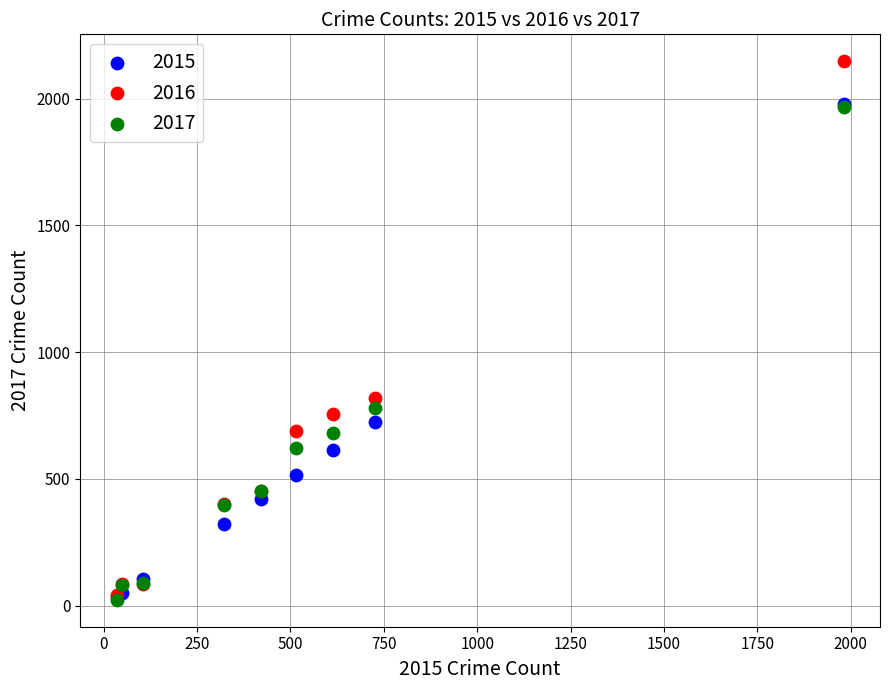

Across all series, what Y value is closest to 1085?

819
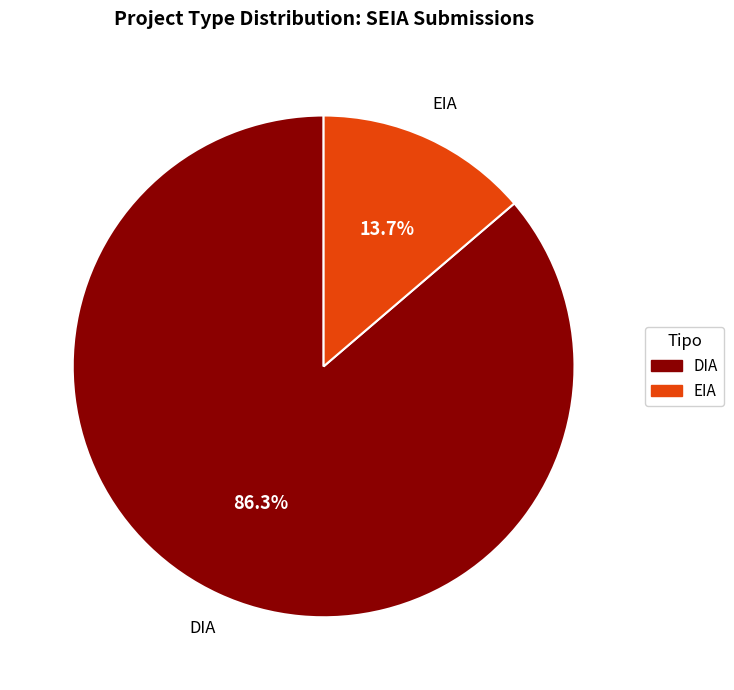

The DIA slice represents 86% of the pie. True or false?

True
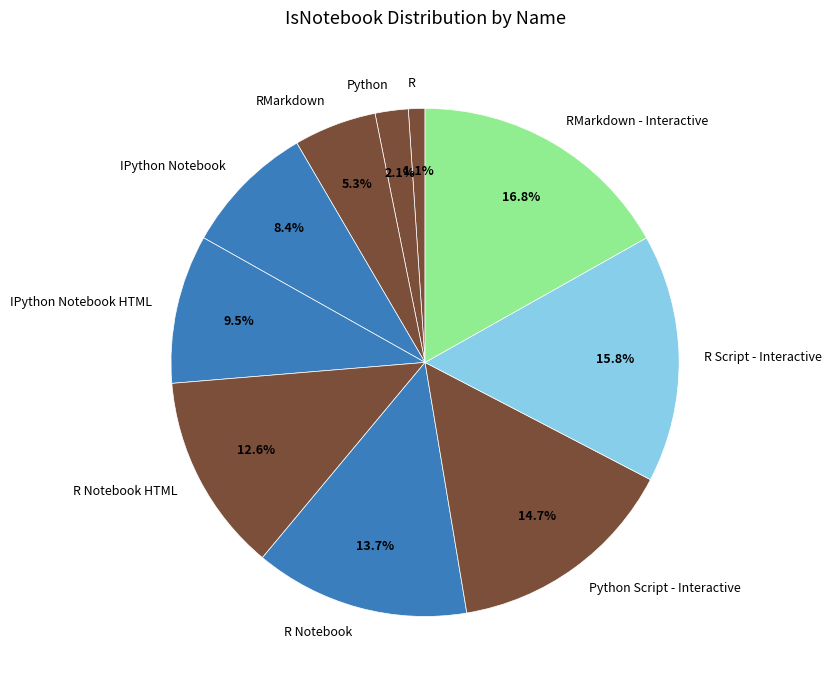

To the nearest percent, what portion does IPython Notebook represent?

8%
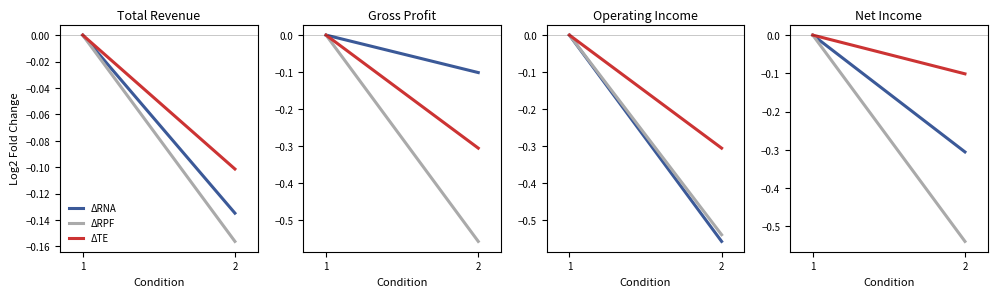

List the labels in order of ΔRPF value, smallest first.

2, 1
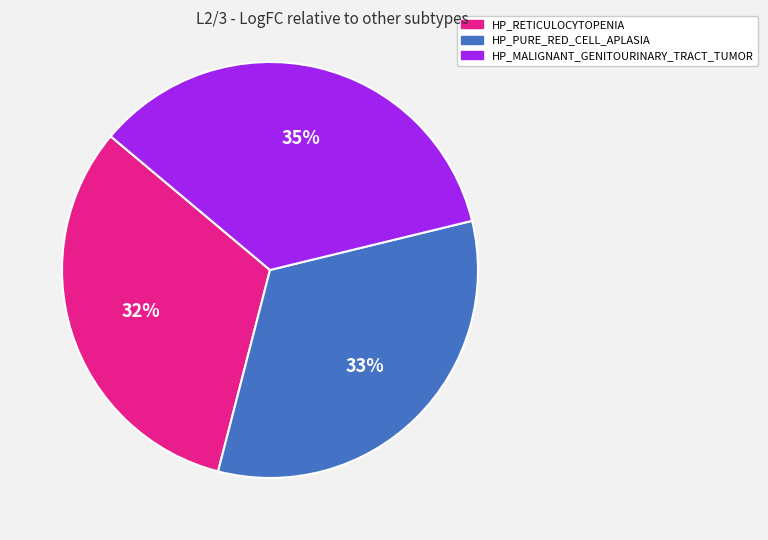

To the nearest percent, what is the difference between the HP_RETICULOCYTOPENIA and HP_PURE_RED_CELL_APLASIA slice percentages?

1%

·····

Output the text of all the records above exactly as they appear, leaving out the pictures.

:: Response to this exercise ::
Across all series, what Y value is closest to 1085?

819

The DIA slice represents 86% of the pie. True or false?

True

To the nearest percent, what portion does IPython Notebook represent?

8%

List the labels in order of ΔRPF value, smallest first.

2, 1

To the nearest percent, what is the difference between the HP_RETICULOCYTOPENIA and HP_PURE_RED_CELL_APLASIA slice percentages?

1%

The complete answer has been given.